Collaboration is too important to neglect. Whether managers create a collaborative environment where collaboration “just happens,” or if strategic efforts are made to ensure that people collaborate, it’s now clear that the successful organization is one in which collaboration is a critical building block.
Some years ago, Edward M. Marshall – who might have been considered the father of the collaborative workplace if Peter Drucker hadn’t got there first – strongly advocated the collaborative environment. Marshall even went so far as to predict that collaboration would replace hierarchy as the preferred management methodology of the 21st century.
It didn’t quite turn out that way, but in today’s management community, the message is well remembered. Today every good manager builds their leadership framework on a foundation that incorporates collaboration into the workplace. It’s just the way we manage nowadays, and we don’t talk much about it. Collaboration is just what we do.
It’s not hard to figure out why. Marshall referred to collaboration as a “principle-based process of working together,” a process he characterized as “the way people naturally want to work.”
Of course. Why did it take so long, do you think, for managers to come around to understanding the role of collaboration? And it’s value?
There are probably a lot of reasons, but we don’t need to weigh in with them now. Why earlier managers didn’t think about the importance of collaboration isn’t really all that important, now that we are where we are. Suffice to say that here at SMR International, we often bring up the topic of collaboration when we counsel clients. And frequently with a single phrase, coined by a colleague not so long ago when she was transitioning her specialized library to a corporate knowledge center.
“We’re moving in this direction for one reason,” she said at the time. “Marginalization avoidance.”
OK. Perhaps the phrase is a little gimmick-y but it defines what she and her company were trying to do. She and her team (and corporate management) had discovered that the well-managed, well-structured corporate library for which she had management responsibility was in trouble. It was not attracting customers. People were getting their information elsewhere, and only when she stepped in and joined a project or team as the knowledge-sharing specialist did they recognize – and come to value – the role of KM and knowledge services to the organization.
How did she do it? What unique steps did she take to avoid marginalization?
There were six, as valid today when she used them to re-focus her operation:
Integrate. The first step is the easiest. Get out into the corporation, learn about what people are working on and join them. Identify where they need to share knowledge and help them figure out how to do it. Demonstrate to teams, working groups, CoPs, and anybody else who needs to know how strategic knowledge transfer works in their particular situation.
Live where your colleagues live. Coming from the above, the strategic knowledge services manager gets out of the office. Indeed, in some companies and organizations your team won’t even have an office. You’ll be on call to advise as required. Collaboration comes easily once people know what the strategic knowledge team can do.

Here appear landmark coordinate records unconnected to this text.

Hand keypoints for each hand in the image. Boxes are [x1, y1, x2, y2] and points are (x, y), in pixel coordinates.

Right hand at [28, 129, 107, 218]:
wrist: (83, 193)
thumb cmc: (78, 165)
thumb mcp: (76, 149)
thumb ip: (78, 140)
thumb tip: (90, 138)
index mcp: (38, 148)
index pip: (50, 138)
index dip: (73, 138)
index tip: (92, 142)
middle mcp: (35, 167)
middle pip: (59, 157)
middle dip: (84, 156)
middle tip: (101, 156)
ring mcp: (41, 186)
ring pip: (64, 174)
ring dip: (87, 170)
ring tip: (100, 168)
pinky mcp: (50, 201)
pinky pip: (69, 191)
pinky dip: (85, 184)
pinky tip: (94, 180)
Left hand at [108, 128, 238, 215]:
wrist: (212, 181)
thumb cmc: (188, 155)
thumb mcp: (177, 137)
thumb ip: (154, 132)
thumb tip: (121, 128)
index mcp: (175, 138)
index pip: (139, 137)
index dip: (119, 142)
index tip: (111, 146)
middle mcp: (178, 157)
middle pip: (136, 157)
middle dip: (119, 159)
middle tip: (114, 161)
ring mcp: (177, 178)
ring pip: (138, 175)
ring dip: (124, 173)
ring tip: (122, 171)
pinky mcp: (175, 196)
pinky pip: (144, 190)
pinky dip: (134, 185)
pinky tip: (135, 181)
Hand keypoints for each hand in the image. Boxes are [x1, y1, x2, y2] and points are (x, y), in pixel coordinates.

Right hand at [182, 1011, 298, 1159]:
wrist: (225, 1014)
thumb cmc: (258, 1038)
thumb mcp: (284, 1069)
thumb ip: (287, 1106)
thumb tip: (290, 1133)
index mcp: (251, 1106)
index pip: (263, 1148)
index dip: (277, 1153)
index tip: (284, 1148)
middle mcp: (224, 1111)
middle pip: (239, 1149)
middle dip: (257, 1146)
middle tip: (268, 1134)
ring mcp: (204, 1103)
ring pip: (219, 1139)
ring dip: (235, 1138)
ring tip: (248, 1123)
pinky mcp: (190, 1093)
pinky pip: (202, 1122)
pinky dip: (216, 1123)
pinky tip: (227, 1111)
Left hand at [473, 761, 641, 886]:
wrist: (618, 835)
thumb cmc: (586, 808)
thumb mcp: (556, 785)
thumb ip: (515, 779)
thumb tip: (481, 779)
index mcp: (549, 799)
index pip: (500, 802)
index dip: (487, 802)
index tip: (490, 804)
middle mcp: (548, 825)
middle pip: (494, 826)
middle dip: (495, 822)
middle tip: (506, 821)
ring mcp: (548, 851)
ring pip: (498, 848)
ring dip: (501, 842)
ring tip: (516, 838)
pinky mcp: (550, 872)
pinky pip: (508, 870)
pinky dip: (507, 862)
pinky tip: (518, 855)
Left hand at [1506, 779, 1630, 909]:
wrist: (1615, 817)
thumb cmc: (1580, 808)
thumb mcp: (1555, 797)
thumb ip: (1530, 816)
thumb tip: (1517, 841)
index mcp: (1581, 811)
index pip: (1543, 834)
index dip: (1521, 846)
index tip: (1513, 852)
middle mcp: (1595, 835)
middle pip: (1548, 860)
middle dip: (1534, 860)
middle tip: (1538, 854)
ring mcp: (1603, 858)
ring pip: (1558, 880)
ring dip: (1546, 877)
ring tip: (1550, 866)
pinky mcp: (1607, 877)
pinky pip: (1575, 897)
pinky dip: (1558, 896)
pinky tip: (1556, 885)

Use what the users use. Forget about maintaining collections and building up resources. Once you and your team identify projects and working groups that need an embedded strategic knowledge professional, make it your business to learn – from the group – what tools, techniques, and dedicated resources generally support their work. Then, using your strategic knowledge expertise, transfer your own skills to managing and enabling your knowledge customers.
Leverage organizational tools for knowledge creation. At the same time, each member of the strategic knowledge team should acquire high levels of facility in identifying and working with organizational activities that advance your role in the company. If a committee needs another member and the subject is one you or one of your team know something about, step up. Become the committee’s knowledge specialist (and you’ll probably end up chairing the committee!). Your fellow committee members will be very surprised – and very grateful.
Form partnerships. As part of your organizational networking (especially with committee assignments such as the situation just described), make it your business – or that of one of your team who has the assignment – to identify people from other departments who can use the expertise of strategic knowledge managers, just as you can use some of their expertise in whatever field is their strength. Then team up on projects – official, informal, or simply recreational. You’ll be surprised at how important strategic knowledge management will become in the organization.
Merge information and knowledge, and bring in strategic learning. Make it your business to ensure that colleagues and co-workers start to recognize that the so-called “distance” between information and knowledge is a myth (especially when you think of IT/ICT and KM as functions). Move on over to knowledge services by bringing strategic learning into the mix and you’ll soon find you have many like-minded colleagues in the company. To paraphrase Marshall and his concept of collaboration, merging information and knowledge is the way people want to work. Take advantage of it and bring collaboration into your company’s overall knowledge-sharing structure.